*PROBLEM REQUIREMENTS*:
Write out the data word for word, from its very beginning through the line that contains "Zaregistroval jsem se, ale nemohu", including that line.

╭──

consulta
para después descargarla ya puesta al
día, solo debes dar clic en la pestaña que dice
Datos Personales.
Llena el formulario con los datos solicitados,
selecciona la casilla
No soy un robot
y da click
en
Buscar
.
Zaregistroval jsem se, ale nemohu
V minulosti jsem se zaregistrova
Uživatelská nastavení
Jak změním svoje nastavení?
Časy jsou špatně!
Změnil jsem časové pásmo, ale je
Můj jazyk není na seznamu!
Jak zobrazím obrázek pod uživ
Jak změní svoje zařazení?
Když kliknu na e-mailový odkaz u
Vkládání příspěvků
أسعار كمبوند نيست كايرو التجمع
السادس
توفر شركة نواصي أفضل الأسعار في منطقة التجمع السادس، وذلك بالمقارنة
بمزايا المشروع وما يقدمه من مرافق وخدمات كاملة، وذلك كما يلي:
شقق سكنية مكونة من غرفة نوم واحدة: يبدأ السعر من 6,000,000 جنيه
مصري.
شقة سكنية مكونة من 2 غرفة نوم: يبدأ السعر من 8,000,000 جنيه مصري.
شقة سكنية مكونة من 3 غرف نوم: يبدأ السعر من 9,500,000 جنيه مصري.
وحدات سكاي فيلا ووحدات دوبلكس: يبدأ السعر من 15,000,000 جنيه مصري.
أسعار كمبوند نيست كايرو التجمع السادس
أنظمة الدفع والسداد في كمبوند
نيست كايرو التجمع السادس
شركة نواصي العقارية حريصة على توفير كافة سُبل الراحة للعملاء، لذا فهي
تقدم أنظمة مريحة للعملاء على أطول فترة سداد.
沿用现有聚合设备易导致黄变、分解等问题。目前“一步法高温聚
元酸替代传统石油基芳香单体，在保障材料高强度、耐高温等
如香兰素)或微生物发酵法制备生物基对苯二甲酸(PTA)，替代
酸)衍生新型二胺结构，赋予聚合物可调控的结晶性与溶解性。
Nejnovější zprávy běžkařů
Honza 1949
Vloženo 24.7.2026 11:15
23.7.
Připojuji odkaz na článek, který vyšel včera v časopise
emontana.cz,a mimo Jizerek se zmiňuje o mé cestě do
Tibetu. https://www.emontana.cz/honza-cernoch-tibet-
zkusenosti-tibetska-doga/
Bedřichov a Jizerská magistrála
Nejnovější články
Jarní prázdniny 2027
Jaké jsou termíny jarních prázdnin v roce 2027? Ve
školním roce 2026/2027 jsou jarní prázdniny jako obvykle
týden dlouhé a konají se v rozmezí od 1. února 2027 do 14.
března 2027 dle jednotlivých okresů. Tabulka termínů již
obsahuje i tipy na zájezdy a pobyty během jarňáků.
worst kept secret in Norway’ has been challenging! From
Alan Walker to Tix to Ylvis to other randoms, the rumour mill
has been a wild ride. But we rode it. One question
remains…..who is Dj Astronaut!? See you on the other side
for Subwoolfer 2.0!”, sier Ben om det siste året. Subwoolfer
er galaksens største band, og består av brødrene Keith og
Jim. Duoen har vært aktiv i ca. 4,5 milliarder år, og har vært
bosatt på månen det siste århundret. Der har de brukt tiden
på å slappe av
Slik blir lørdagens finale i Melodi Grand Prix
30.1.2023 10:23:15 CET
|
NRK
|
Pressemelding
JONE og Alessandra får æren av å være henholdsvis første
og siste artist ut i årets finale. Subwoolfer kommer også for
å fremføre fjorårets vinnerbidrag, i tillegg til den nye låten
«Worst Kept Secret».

╰──

*OUTPUT OF THE EXERCISE*:
consulta
para después descargarla ya puesta al
día, solo debes dar clic en la pestaña que dice
Datos Personales.
Llena el formulario con los datos solicitados,
selecciona la casilla
No soy un robot
y da click
en
Buscar
.
Zaregistroval jsem se, ale nemohu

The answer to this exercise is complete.